The records below need to come back exactly as they are, pictures omitted.

#### PROVIDED DATA
___
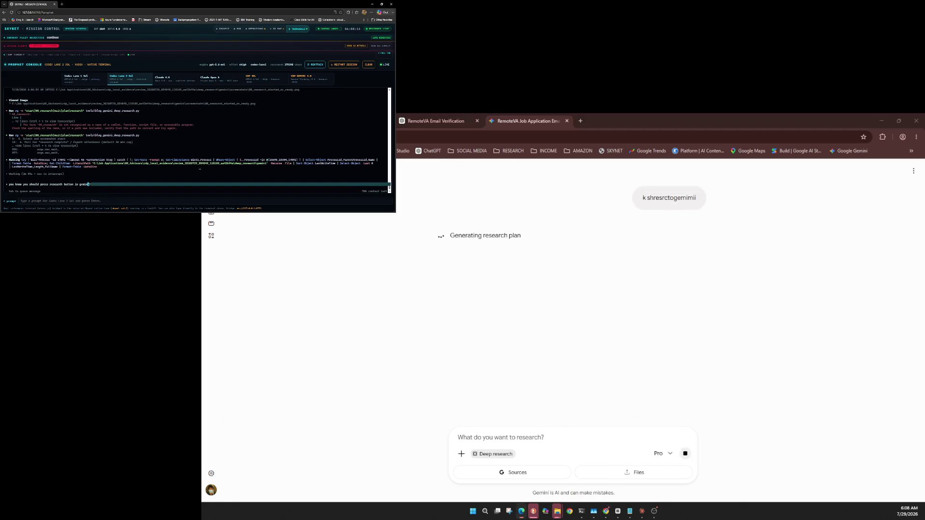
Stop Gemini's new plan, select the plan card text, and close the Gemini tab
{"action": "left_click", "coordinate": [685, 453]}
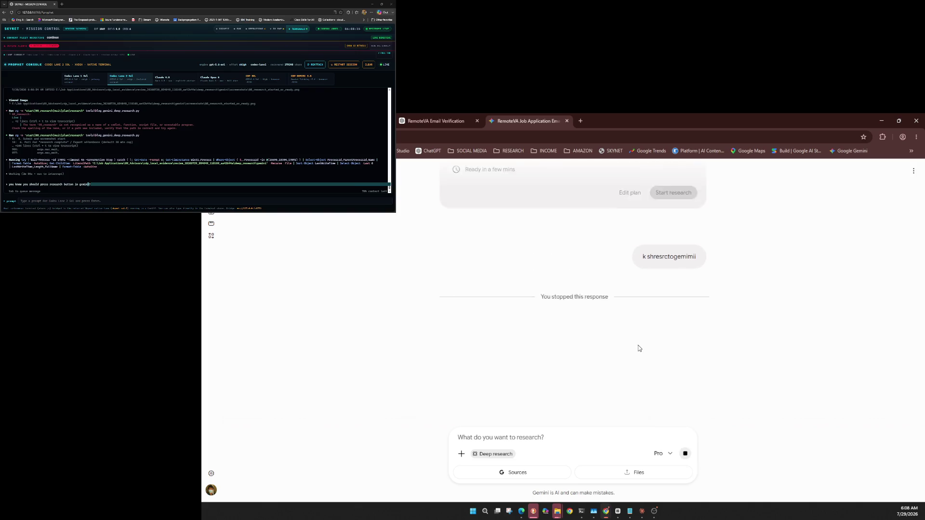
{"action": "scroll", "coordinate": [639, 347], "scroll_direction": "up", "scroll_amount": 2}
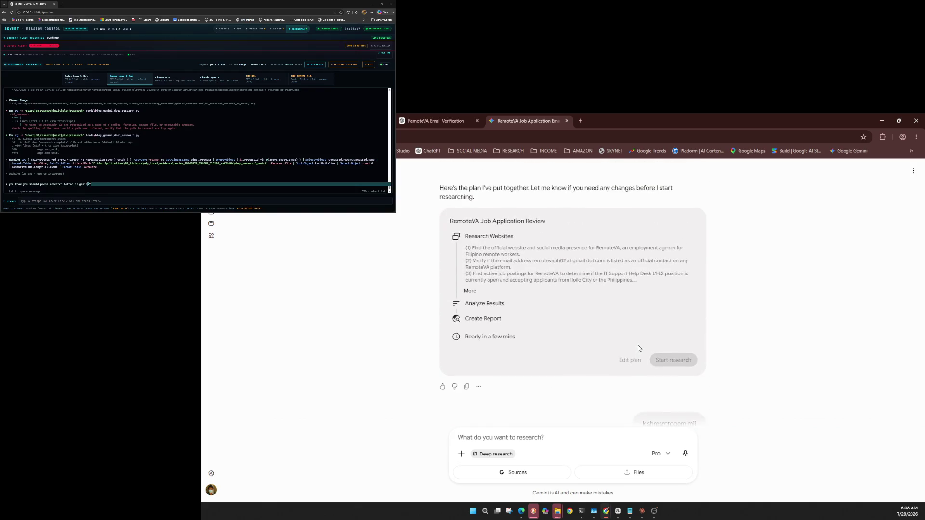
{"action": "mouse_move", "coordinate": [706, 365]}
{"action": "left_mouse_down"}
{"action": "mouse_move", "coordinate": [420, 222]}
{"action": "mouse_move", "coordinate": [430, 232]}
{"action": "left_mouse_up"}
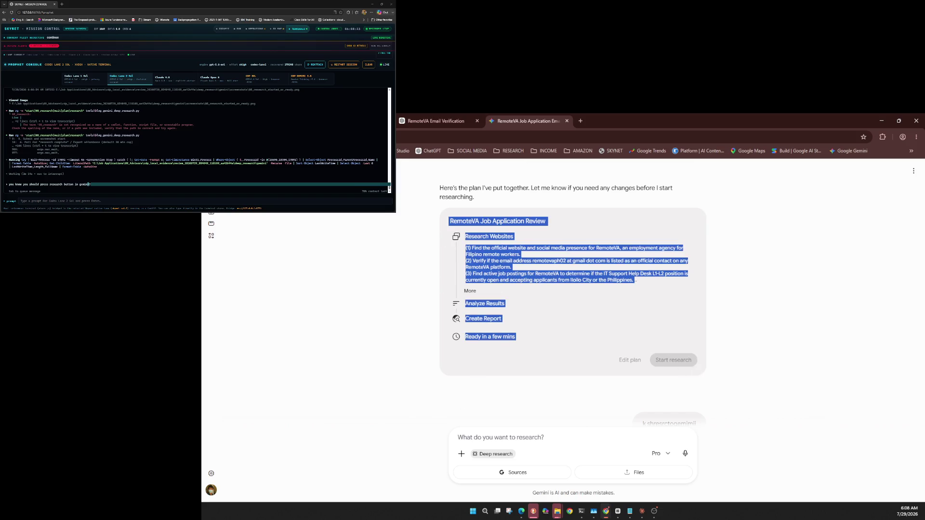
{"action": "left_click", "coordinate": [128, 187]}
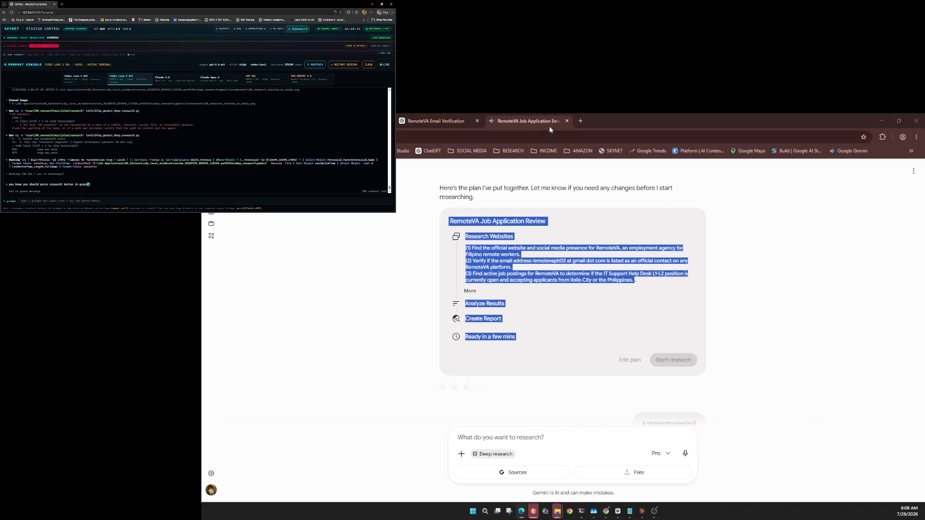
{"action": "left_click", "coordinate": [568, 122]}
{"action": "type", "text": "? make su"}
___
#### EXERCISE ANSWER
Stop Gemini's new plan, select the plan card text, and close the Gemini tab
{"action": "left_click", "coordinate": [685, 453]}
{"action": "scroll", "coordinate": [639, 347], "scroll_direction": "up", "scroll_amount": 2}
{"action": "mouse_move", "coordinate": [706, 365]}
{"action": "left_mouse_down"}
{"action": "mouse_move", "coordinate": [420, 222]}
{"action": "mouse_move", "coordinate": [430, 232]}
{"action": "left_mouse_up"}
{"action": "left_click", "coordinate": [128, 187]}
{"action": "left_click", "coordinate": [568, 122]}
{"action": "type", "text": "? make su"}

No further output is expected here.